▽
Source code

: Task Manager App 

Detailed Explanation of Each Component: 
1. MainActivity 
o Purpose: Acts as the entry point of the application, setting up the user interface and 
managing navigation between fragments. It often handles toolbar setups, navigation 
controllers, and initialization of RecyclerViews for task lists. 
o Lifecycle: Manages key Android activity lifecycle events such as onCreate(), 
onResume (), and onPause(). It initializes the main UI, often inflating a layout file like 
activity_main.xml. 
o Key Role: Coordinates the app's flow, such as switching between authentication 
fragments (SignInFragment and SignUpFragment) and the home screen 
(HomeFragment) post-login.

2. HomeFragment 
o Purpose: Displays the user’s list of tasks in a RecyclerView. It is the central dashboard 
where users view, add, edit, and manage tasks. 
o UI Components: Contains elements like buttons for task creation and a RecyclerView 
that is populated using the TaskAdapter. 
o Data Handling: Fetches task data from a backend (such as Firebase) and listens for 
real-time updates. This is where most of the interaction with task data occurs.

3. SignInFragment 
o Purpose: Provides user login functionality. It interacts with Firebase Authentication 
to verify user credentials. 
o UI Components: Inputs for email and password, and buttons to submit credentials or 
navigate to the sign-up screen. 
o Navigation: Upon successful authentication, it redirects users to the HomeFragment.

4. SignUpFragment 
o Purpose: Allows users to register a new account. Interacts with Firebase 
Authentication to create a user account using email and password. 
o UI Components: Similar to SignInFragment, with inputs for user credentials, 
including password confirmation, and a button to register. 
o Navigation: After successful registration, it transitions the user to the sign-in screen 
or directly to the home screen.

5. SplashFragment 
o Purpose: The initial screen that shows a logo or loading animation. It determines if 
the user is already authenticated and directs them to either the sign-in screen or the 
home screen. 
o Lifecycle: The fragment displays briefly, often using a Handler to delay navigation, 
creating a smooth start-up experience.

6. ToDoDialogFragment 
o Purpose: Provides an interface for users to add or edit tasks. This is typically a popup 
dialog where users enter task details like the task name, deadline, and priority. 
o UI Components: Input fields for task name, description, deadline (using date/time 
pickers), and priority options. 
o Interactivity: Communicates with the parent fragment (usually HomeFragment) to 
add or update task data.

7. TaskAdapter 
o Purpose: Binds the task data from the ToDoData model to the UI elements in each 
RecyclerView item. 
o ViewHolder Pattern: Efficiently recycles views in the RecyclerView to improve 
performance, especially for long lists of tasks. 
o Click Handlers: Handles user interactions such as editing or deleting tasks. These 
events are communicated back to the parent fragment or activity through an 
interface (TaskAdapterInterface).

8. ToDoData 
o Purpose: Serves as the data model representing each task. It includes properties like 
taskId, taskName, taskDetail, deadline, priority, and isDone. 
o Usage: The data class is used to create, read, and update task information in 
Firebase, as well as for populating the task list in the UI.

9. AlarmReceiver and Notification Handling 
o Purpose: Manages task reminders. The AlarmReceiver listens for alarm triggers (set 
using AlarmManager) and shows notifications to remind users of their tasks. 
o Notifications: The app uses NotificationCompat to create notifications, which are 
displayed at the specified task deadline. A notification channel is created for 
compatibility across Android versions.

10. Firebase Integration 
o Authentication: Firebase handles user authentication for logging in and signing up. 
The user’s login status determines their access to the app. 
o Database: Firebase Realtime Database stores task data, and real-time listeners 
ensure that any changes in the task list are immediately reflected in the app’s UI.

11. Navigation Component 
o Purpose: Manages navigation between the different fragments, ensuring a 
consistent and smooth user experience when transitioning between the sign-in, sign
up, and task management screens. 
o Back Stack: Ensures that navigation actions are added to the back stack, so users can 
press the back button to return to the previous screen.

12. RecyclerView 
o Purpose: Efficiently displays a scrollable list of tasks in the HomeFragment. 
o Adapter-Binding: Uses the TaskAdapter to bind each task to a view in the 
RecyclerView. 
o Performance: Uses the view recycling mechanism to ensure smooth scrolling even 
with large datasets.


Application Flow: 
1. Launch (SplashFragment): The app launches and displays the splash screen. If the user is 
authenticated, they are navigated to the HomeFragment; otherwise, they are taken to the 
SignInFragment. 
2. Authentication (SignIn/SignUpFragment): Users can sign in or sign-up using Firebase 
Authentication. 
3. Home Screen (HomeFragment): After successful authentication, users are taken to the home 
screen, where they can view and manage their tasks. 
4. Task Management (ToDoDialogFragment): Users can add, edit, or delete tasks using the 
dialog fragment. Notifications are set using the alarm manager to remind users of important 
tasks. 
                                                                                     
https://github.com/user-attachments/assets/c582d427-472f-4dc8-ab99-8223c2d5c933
△
Przepisz dosłownie wiersze listingu od samego początku aż do wiersza zawierającego „(HomeFragment) post-login.”, łącznie z tym wierszem.

Source code

: Task Manager App 

Detailed Explanation of Each Component: 
1. MainActivity 
o Purpose: Acts as the entry point of the application, setting up the user interface and 
managing navigation between fragments. It often handles toolbar setups, navigation 
controllers, and initialization of RecyclerViews for task lists. 
o Lifecycle: Manages key Android activity lifecycle events such as onCreate(), 
onResume (), and onPause(). It initializes the main UI, often inflating a layout file like 
activity_main.xml. 
o Key Role: Coordinates the app's flow, such as switching between authentication 
fragments (SignInFragment and SignUpFragment) and the home screen 
(HomeFragment) post-login.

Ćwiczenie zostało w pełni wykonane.